*PROBLEM DETAILS*. The lines from the one with "Page size: 1500x844." through the last line below are to be copied exactly; no other lines are to be returned.

= = = =

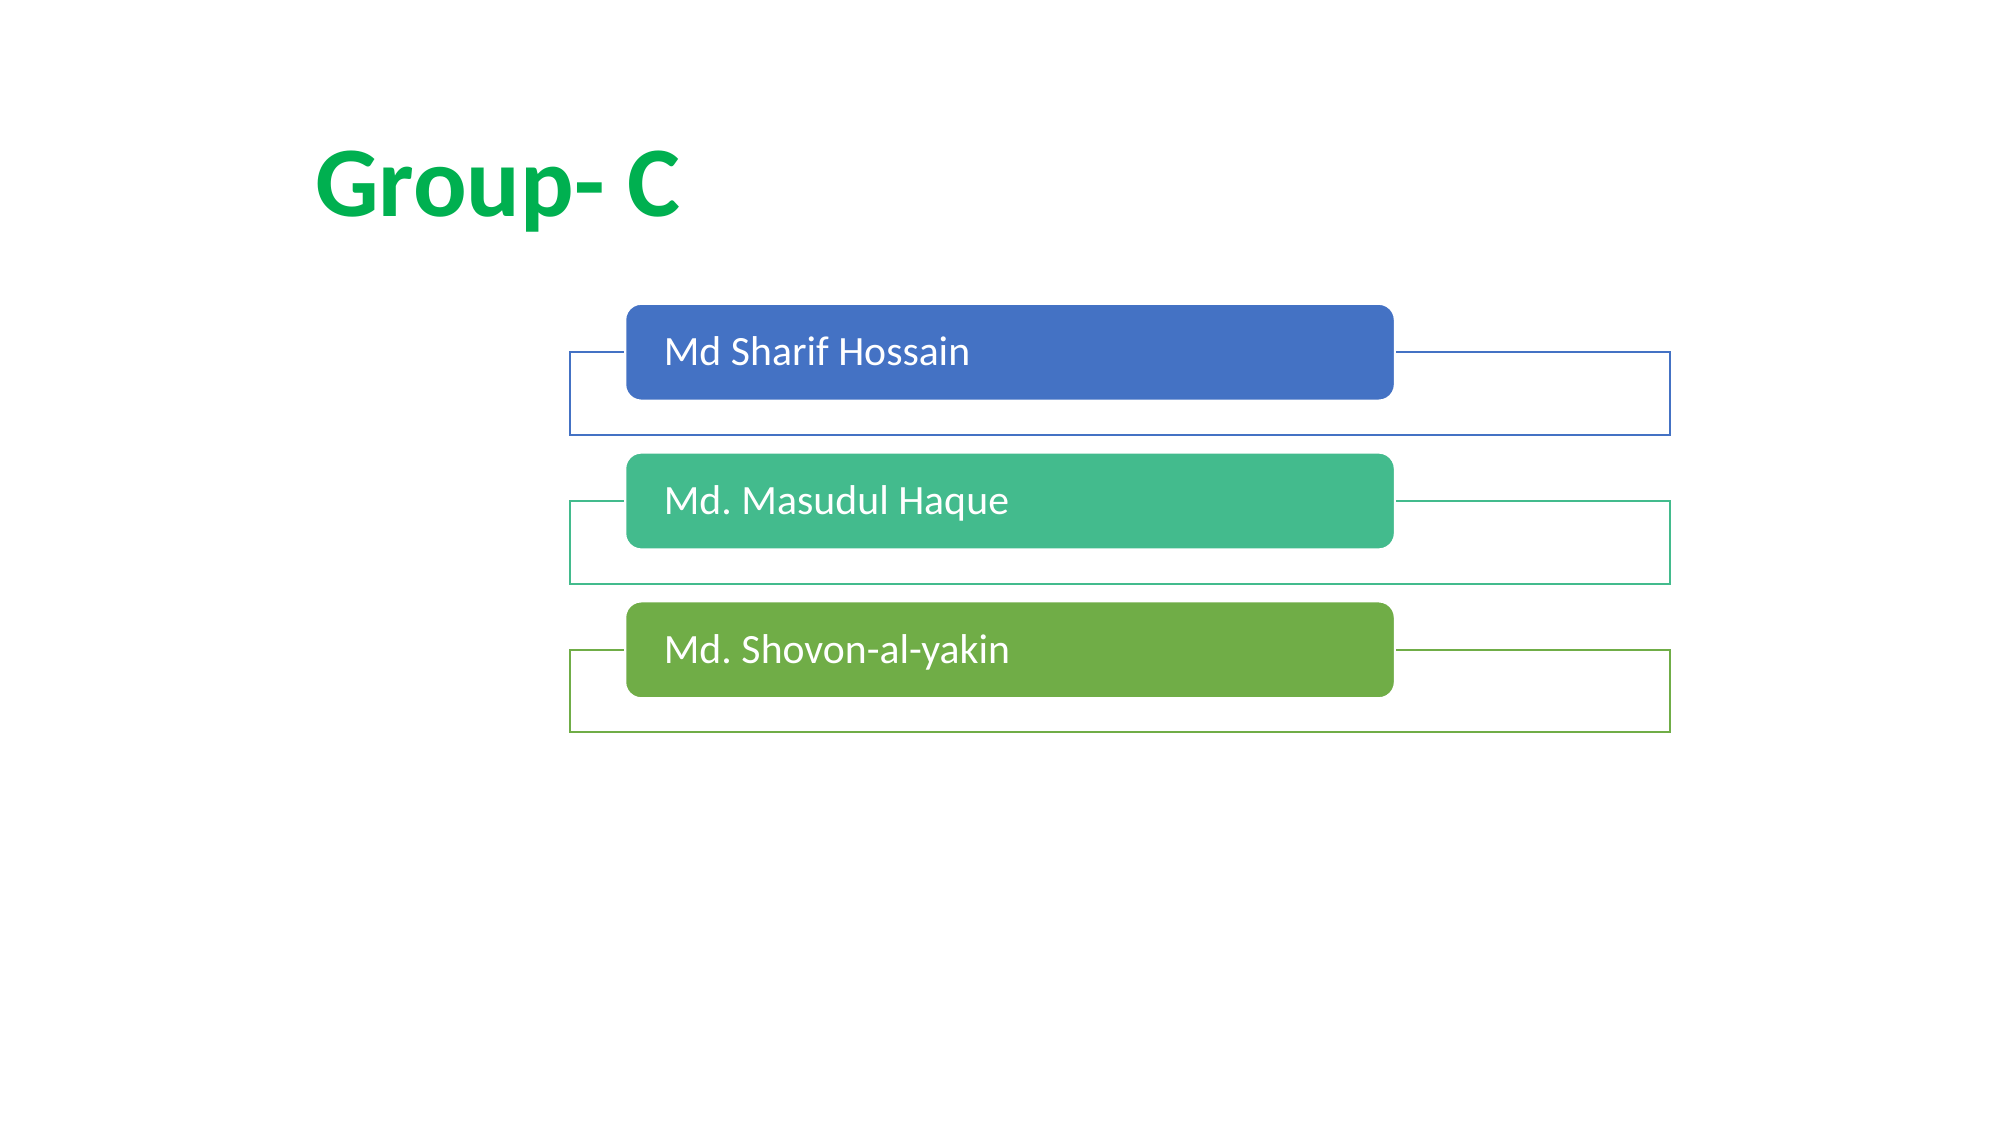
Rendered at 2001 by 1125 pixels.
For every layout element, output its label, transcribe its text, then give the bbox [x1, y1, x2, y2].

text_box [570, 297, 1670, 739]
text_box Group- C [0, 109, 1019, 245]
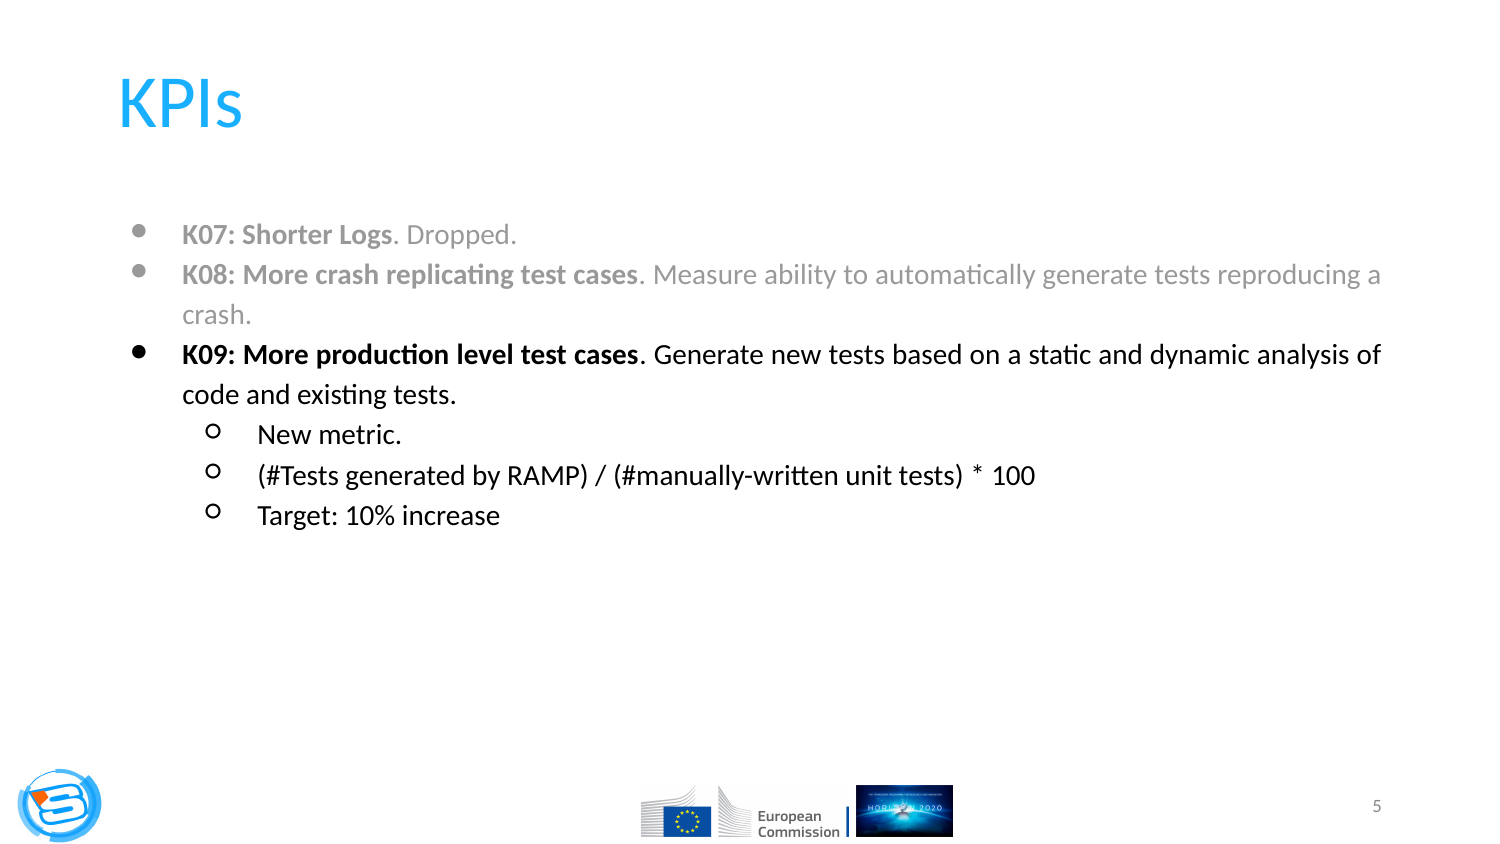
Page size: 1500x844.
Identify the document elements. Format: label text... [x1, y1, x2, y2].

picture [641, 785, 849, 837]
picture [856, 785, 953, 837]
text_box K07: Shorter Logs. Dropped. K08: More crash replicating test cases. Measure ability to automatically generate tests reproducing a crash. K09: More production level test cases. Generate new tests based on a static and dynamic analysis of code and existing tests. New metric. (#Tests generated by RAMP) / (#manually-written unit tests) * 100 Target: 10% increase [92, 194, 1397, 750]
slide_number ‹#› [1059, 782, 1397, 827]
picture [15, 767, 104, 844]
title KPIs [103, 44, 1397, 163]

= = = =

*WRITTEN SOLUTION*.
Page size: 1500x844.
Identify the document elements. Format: label text... [x1, y1, x2, y2].

picture [641, 785, 849, 837]
picture [856, 785, 953, 837]
text_box K07: Shorter Logs. Dropped. K08: More crash replicating test cases. Measure ability to automatically generate tests reproducing a crash. K09: More production level test cases. Generate new tests based on a static and dynamic analysis of code and existing tests. New metric. (#Tests generated by RAMP) / (#manually-written unit tests) * 100 Target: 10% increase [92, 194, 1397, 750]
slide_number ‹#› [1059, 782, 1397, 827]
picture [15, 767, 104, 844]
title KPIs [103, 44, 1397, 163]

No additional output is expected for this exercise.